Bin Laden 'was seeking new targets'

Osama bin Laden kept pressing followers to find new ways to hit the US and his terror organisation was becoming battered and fragmented, according to his private diary and other documents recovered in the raid on his Pakistan hideout.

Osama bin Laden kept pressing followers to find new ways to hit the US and his terror organisation was becoming battered and fragmented, according to his private diary and other documents recovered in the raid on his Pakistan hideout.

US officials said bin Laden had suggested striking smaller cities and targeting trains as well as planes – but above all, killing as many Americans as possible in a single attack.

Though he was out of the public eye and al-Qaida seemed to be weakening, bin Laden never yielded control of his worldwide organisation, the officials said.

His personal, handwritten journal and his massive collection of computer files reveal his hand at work in every recent major al-Qaida threat, including plots in Europe last year that had travellers and embassies on high alert, two officials said.

They described the intelligence only on condition of anonymity because they were not authorised to talk publicly about what was found in bin Laden’s hideout. Analysts are continuing to review the documents.

The information shatters the US government’s conventional thinking about bin Laden, who had been regarded for years as mostly an inspirational figurehead whose years in hiding made him too marginalised to maintain operational control of the organisation he founded.

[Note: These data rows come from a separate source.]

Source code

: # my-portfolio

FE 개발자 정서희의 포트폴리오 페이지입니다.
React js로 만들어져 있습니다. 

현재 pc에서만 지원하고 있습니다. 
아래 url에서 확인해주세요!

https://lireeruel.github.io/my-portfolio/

Instead, bin Laden was communicating from his walled compound in Pakistan with al-Qaida’s offshoots, including the Yemen branch that has emerged as the leading threat to the US, the documents indicate.

Though there is no evidence yet that he was directly behind the attempted Christmas Day 2009 bombing of a Detroit-bound airliner or the nearly successful attack on cargo planes heading for Chicago and Philadelphia, it is now clear that they bear some of bin Laden’s hallmarks.

Do not limit attacks to New York City, he said in his writings. Consider other areas such as Los Angeles or smaller cities. Spread out the targets.

In one particularly macabre demonstration of mathematics, bin Laden’s writings show him musing over just how many Americans he must kill to force the US to withdraw from the Arab world.

He concludes that small attacks had not been enough and tells his disciples that only a body count of thousands, something on the scale of the September 11 2001, attacks, would shift US policy.

He also schemed about ways to sow political dissent in Washington and play political figures against one another, officials said.

The communications were in missives sent via plug-in flash drive computer storage devices. The devices were ferried to bin Laden’s compound by couriers, a process that is slow but exceptionally difficult to track.

Intelligence officials have not identified any new planned targets or plots in their initial analysis of the 100 or so flash drives and five computers that an assault team of US Navy SEALs hauled away after killing bin Laden on May 2.

Last week the FBI and Homeland Security Department warned law enforcement chiefs across the US to be on alert for possible attacks against trains, though officials said there was no specific plot.

Officials have not yet seen any indication that bin Laden had the ability to co-ordinate timing of attacks across the various al Qaida affiliates in Pakistan, Yemen, Algeria, Iraq and Somalia, and it is also unclear from bin Laden’s documents how much the affiliate groups relied on his guidance.

The Yemen group, for instance, has embraced the smaller-scale attacks that bin Laden’s writings indicate he regarded as unsuccessful. The Yemen branch had already surpassed his central operation as al-Qaida’s leading fund-raising, propaganda and operational arm.

Al-Qaida has not named bin Laden’s successor, but all indications point to his deputy Ayman al-Zawahri. The question is whether Zawahri, or anyone, has the ability to keep so many disparate groups under the al-Qaida banner.

The groups in Somalia and Algeria, for instance, have very different goals focused on local grievances. Without bin Laden to serve as their shepherd, it is possible al-Qaida will further fragment.